Looking up as the guys skied down to me, the stars were brilliant and dense with light from their headlamps dancing on the steep rock walls much in the way light shimmers on a body of water and reflects onto surrounding features. I was euphoric.
It was now 10:00 PM and everything had gone perfectly. We still wanted to ski the Grand but were staring at eight hours of darkness. In a huge departure from our usual style, was dug a pit on the Moraine to rest, melt snow, and brew up some soup.
While laying on ropes and packs, Tom dutifully tended the stove and melted liters of snow and cooked ramen and freeze dried meals for us. We’ve been tormenting him, saying that he only wears black and ruins our photos and that he never carries a camera to contribute. He said that by being the cook we are now even, sipping the salty hot beef broth, I completely agreed with him.
Near sleep, I couldn’t keep from shivering, even while spooning my brother. I stood up and looked at my watch. It was 1:00 AM and I declared it was time to get moving.
Psyched to be on the Grand again, we made good time up the rock solid Teepee Glacier, following a frozen boot track from warmer times. With a group of four, the ice bulges in the Chevy took a little longer than normal, but Jason led the way and we followed, each with one tool and inadequate crampons. In the Ford, I started to feel a little dizzy as I followed the orb of light in front of me. We reached the alcove just below the summit around 4:00 AM and I immediately lied down and ate a nasty gel.
Mercifully, it was calm and relatively warm. Without much discussion, the four of us huddled together, hoping to burn off the interminable night. For a moment, cradled in down and spooning my friends, I was comfortable.
Suddenly, I was anything but comfortable and felt like I was falling. Feeling my legs kick out, I recognize the sensation. I was drifting to sleep and experienced a hypnagogic hallucination. I used to sense the same thing when falling asleep in class in high school. Just under the summit of the Grand Teton, predawn and cold, this wasn’t anything like a boring high school classroom.

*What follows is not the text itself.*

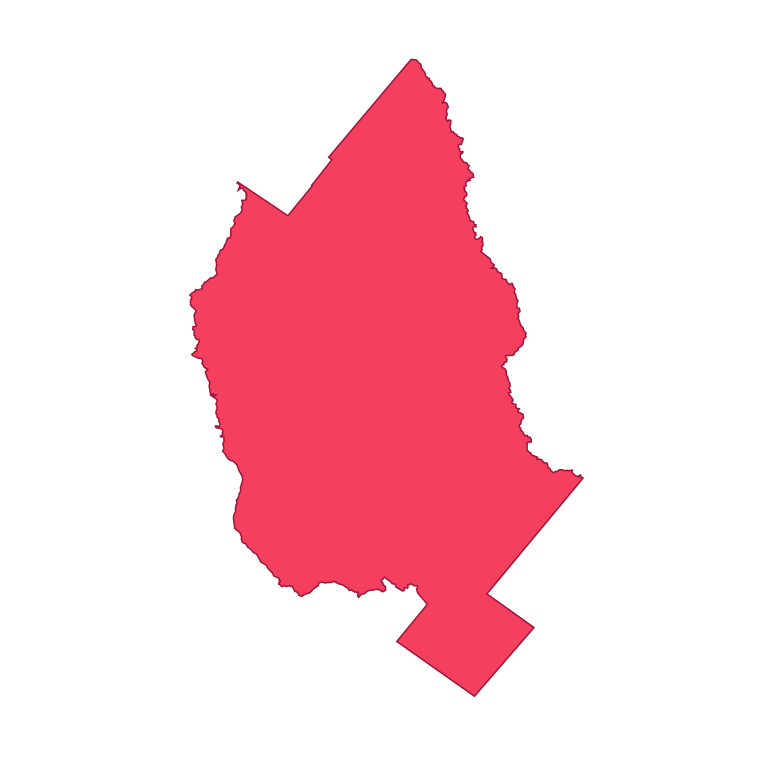 Saladillo, Buenos Aires, Argentina, rotated 264°
{"feature_id": "61730980B83409300845185", "entity_name": "Saladillo", "entity_type": "district", "adm_level": 2, "iso_a3": "ARG", "parent_name": "Argentina", "parent_adm1": "Buenos Aires", "projection": "equal_earth", "projection_center": [-59.628, -35.682], "detail": "fine", "context": "isolated", "style": "filled", "palette": "rose", "viewbox_px": 768, "rotation_deg": 264, "n_neighbors": 0, "source": "geoboundaries", "source_scale": "gbopen_adm2", "svg_char_len": 6170}
<svg xmlns="http://www.w3.org/2000/svg" viewBox="0 0 768 768"><g transform="rotate(264 384 384)"><path d="M704.0,444.9L615.2,352.6L612.5,355.6L589.1,332.8L588.6,333.5L561.4,306.0L600.2,259.6L598.8,259.0L598.5,260.0L596.4,261.7L592.0,259.3L593.7,262.4L593.7,263.7L591.0,264.8L589.2,266.5L586.5,266.7L586.2,267.4L585.0,266.5L583.7,266.9L582.7,265.9L582.0,266.3L581.3,265.2L581.5,261.8L577.8,262.3L574.6,260.6L572.0,261.2L568.9,259.2L565.6,253.4L561.9,251.7L559.2,252.8L556.3,250.5L554.4,247.9L546.7,247.0L545.7,246.0L545.5,243.8L542.5,242.1L540.5,241.9L539.4,240.4L535.2,238.2L534.2,235.2L530.9,234.0L530.0,232.8L526.9,231.3L525.4,229.7L520.5,230.1L515.2,228.7L510.8,229.6L508.0,225.9L507.3,223.8L507.7,222.7L504.2,217.8L504.1,216.1L501.9,214.9L500.4,213.0L497.8,213.2L496.9,208.4L497.6,206.6L495.8,205.6L494.8,202.9L492.8,200.2L490.4,202.1L487.4,200.2L483.1,199.9L481.3,200.8L477.6,204.3L476.2,204.6L471.9,202.2L463.7,202.7L461.8,203.6L460.9,202.8L461.1,200.2L458.4,199.5L456.5,200.9L452.3,200.2L451.3,201.1L450.0,201.1L447.8,202.5L447.6,204.3L446.6,204.9L443.0,203.4L442.1,202.0L439.8,201.9L439.2,200.1L438.0,201.3L436.3,201.4L436.2,199.7L433.3,195.9L431.8,197.4L429.1,202.0L428.2,205.7L424.9,206.0L423.8,205.1L419.4,207.0L416.5,210.4L415.2,207.9L414.2,207.6L408.3,209.0L403.5,211.0L400.4,209.9L391.8,210.4L391.2,212.3L392.1,213.1L390.9,214.2L390.7,215.6L390.1,214.2L390.6,213.0L390.5,211.0L386.4,215.9L383.9,216.4L382.3,214.9L377.3,215.6L374.9,214.3L372.0,213.8L370.3,214.7L368.6,214.5L366.6,216.2L364.4,215.8L361.1,216.9L358.8,215.5L360.0,212.4L359.2,211.8L358.0,212.6L356.8,217.1L354.9,218.5L353.0,218.8L352.1,218.0L350.2,218.3L349.5,216.0L348.9,215.8L348.3,216.7L348.3,218.6L347.7,219.2L343.7,218.9L341.8,217.6L336.4,218.1L334.0,216.4L331.9,218.3L327.2,220.3L324.6,222.4L322.8,226.3L318.8,229.3L312.6,230.9L307.5,233.2L303.4,233.5L295.7,230.3L293.5,230.4L291.3,229.6L290.2,228.5L288.1,228.1L284.8,226.2L284.0,225.1L280.5,225.4L279.3,224.3L275.4,223.2L273.2,223.2L268.8,220.8L266.0,220.2L255.8,220.5L251.2,225.2L246.6,226.4L244.9,225.9L242.0,226.3L240.5,227.8L239.1,230.3L236.3,231.1L233.1,234.7L230.3,236.2L228.1,239.5L219.8,243.0L216.2,247.9L212.8,249.2L207.4,253.5L204.7,254.2L202.0,259.0L200.9,259.5L199.4,259.1L199.0,260.3L198.4,260.3L197.4,258.8L195.9,258.3L194.9,260.1L193.3,260.9L193.1,261.9L193.9,263.1L192.7,266.5L193.3,268.4L192.0,271.8L187.4,273.5L185.5,276.5L183.1,277.1L181.8,278.8L181.6,280.4L183.2,283.6L184.1,288.5L187.7,292.5L190.3,297.6L192.9,298.4L193.6,301.4L192.1,305.3L192.5,307.0L192.1,310.5L192.8,312.6L192.5,314.5L190.0,317.9L189.0,321.2L184.9,326.4L182.3,327.8L182.6,329.9L180.2,333.1L179.5,336.8L178.5,336.7L177.7,335.8L175.5,335.8L174.5,336.6L177.3,339.4L177.3,342.1L179.6,345.9L180.5,348.5L180.2,350.4L180.6,355.5L179.2,359.0L177.8,360.1L177.6,361.6L178.9,364.1L182.4,364.3L184.3,362.3L185.3,361.8L186.3,362.2L187.4,360.7L188.8,361.0L191.7,364.3L186.1,370.5L184.5,371.2L183.8,374.1L180.6,374.9L176.1,381.2L176.9,382.7L178.4,382.7L179.3,383.4L178.5,386.0L179.0,386.5L182.2,386.7L181.7,388.0L182.5,390.1L180.3,392.6L179.8,396.1L178.8,396.4L176.8,395.0L172.9,395.5L162.3,402.8L160.0,403.7L126.6,369.8L64.0,441.3L126.1,507.7L164.5,464.4L269.6,572.1L271.4,570.0L272.9,570.0L272.5,568.3L271.2,568.0L273.2,564.2L276.4,561.9L278.6,562.2L279.0,561.7L278.2,559.8L279.0,557.6L278.9,554.8L280.1,551.8L280.4,549.6L278.9,547.0L279.1,545.3L278.0,543.6L278.2,543.1L280.8,540.5L282.2,540.6L283.9,538.4L288.1,538.1L289.2,534.6L292.3,532.8L293.2,530.1L293.0,528.3L295.1,529.1L298.1,523.2L300.4,522.6L301.0,521.0L303.8,519.4L310.3,520.2L311.2,521.4L310.8,523.9L311.1,524.5L313.6,524.6L315.8,523.6L316.2,521.6L317.7,521.3L318.1,518.4L322.2,516.8L324.0,515.0L325.4,515.4L327.4,514.0L329.2,514.4L330.1,515.9L333.8,516.9L335.5,519.2L339.3,519.1L342.3,514.5L343.5,514.6L345.3,515.9L345.7,513.6L347.3,512.7L349.9,513.1L350.5,511.0L351.9,509.3L353.2,509.5L353.8,510.5L355.7,510.4L361.3,507.0L362.1,507.1L362.4,509.2L365.2,509.0L366.6,507.6L368.3,509.1L371.7,509.4L373.7,508.1L378.0,507.8L380.2,506.6L384.2,506.9L386.8,505.6L388.0,503.6L389.4,502.8L390.5,503.6L390.6,505.2L392.6,505.6L393.2,508.1L395.5,509.0L398.9,507.6L399.5,508.6L399.1,514.1L399.5,516.3L401.7,517.3L403.9,521.0L405.5,521.3L408.5,526.1L414.4,527.9L416.0,530.2L418.0,529.6L419.6,530.7L422.7,528.5L424.9,528.3L428.4,526.0L433.8,524.9L435.2,523.5L436.2,524.9L440.1,524.8L442.2,526.9L445.3,526.4L445.7,524.3L446.2,524.1L450.7,524.7L452.9,526.0L454.9,524.7L459.6,524.2L461.8,523.0L464.8,524.3L467.5,522.7L470.5,522.2L470.7,521.2L469.8,519.2L472.2,517.0L475.1,516.5L476.0,513.3L476.8,512.5L481.5,512.5L484.0,508.6L486.6,508.1L487.8,506.3L488.0,503.0L489.7,505.6L491.2,506.0L492.4,504.4L494.8,502.8L497.4,502.6L505.4,494.2L507.1,495.5L510.1,495.5L511.2,496.8L514.6,497.1L515.1,496.5L518.9,497.3L520.4,495.5L519.3,494.5L517.8,491.7L518.4,490.4L520.2,489.7L521.7,489.7L522.6,491.2L524.0,490.5L524.8,491.0L525.9,489.2L530.0,488.5L531.2,490.4L530.6,491.9L532.8,492.1L533.3,490.2L535.9,490.1L537.7,486.9L543.7,485.5L545.6,484.2L547.2,485.9L550.3,484.4L552.5,484.2L554.2,484.7L554.6,485.6L557.4,483.9L558.1,482.8L559.1,482.6L561.4,483.7L562.6,485.9L564.5,486.2L566.3,485.7L567.7,484.2L569.1,484.8L570.8,483.9L572.7,486.6L574.8,486.2L576.9,487.4L577.5,490.8L578.7,489.6L580.1,492.5L580.1,494.7L581.9,494.7L584.3,494.3L585.4,492.6L586.8,492.1L589.2,489.7L592.3,491.6L593.2,490.3L595.2,489.4L596.5,486.4L601.4,483.4L604.5,484.0L605.3,486.1L606.6,486.8L607.1,486.6L606.8,485.0L607.2,484.1L608.3,483.5L609.7,483.9L611.6,482.6L612.9,482.8L614.2,483.5L614.1,485.5L614.6,486.1L619.4,488.4L620.6,487.7L620.8,485.8L622.4,484.0L622.7,482.8L624.5,482.4L625.2,480.7L627.7,479.0L627.6,477.4L634.0,476.3L634.9,477.2L638.8,478.1L639.5,477.5L639.8,476.2L638.4,474.9L641.9,473.2L645.5,475.1L648.8,474.5L650.9,475.3L652.4,476.9L656.1,476.0L657.6,474.7L657.2,473.0L657.8,471.5L659.4,473.2L665.1,475.5L666.8,474.9L667.7,473.5L669.5,473.3L670.3,472.1L672.1,471.5L672.4,467.6L674.0,465.1L675.1,465.0L676.1,463.4L677.2,463.6L679.8,462.7L681.4,461.2L683.3,461.0L683.4,459.3L684.5,459.1L685.4,457.9L689.6,457.1L694.8,454.1L698.3,454.0L699.1,452.6L702.8,450.3L704.0,444.9Z" fill="#f43f5e" stroke="#9f1239" stroke-width="1.5"/></g></svg>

Shivering, I declared for the second time that it was time to get going. We were going to ski a bulletproof GFT in the dark. Cold, and fighting their own discomfort, the guys obliged and we tagged the summit where we were blasted by a dramatic westerly wind.
Race transitions behind us, we readied ourselves for the harrowing descent down the steep dark ice. Jason set off from the summit block and made a turn through the rocks. He joked that that one turn was going to be his only one. Back at the alcove, I led out down the East Face toward the Ford Couloir. It was firm by my edges were sharp and I felt secure. The feeling of skiing the Grand by the light of the stars and moon was sublime.
That feeling evaporated when we entered the Ford as it was steeper, icier, and the illusion was security was gone. Timidly now, we made our way down a steep rollover before calling it quits. To ski the Grand requires some aid and this morning, we chose to aid a little more of it. We downclimbed a couple hundred feet to the standard rappel at the top of the ice bulges in the Chevy. A couple raps later, the mountains were on fire and the long night was over.
To our amusement, we found a strip of soft snow sheltered by the Teepee Pillar itself but that didn’t last long. More bulletproof snow was the name of the game, but in this less intimidating setting, it was actually quite fun. Wanting just a little more, we continued down the Dike Couloir and made the sweeping traverse past Delta Lake, around to Bradley Lake, and back to the car.
Up next came an unhealthy amount of food, followed by the hardest part of the whole endeavor. With the redeye drive home in the rear view, all that remains are fond memories of a day I’ve dreamed about since I was stuck in the hospital delivering babies while my phone kept buzzing with those damn pictures.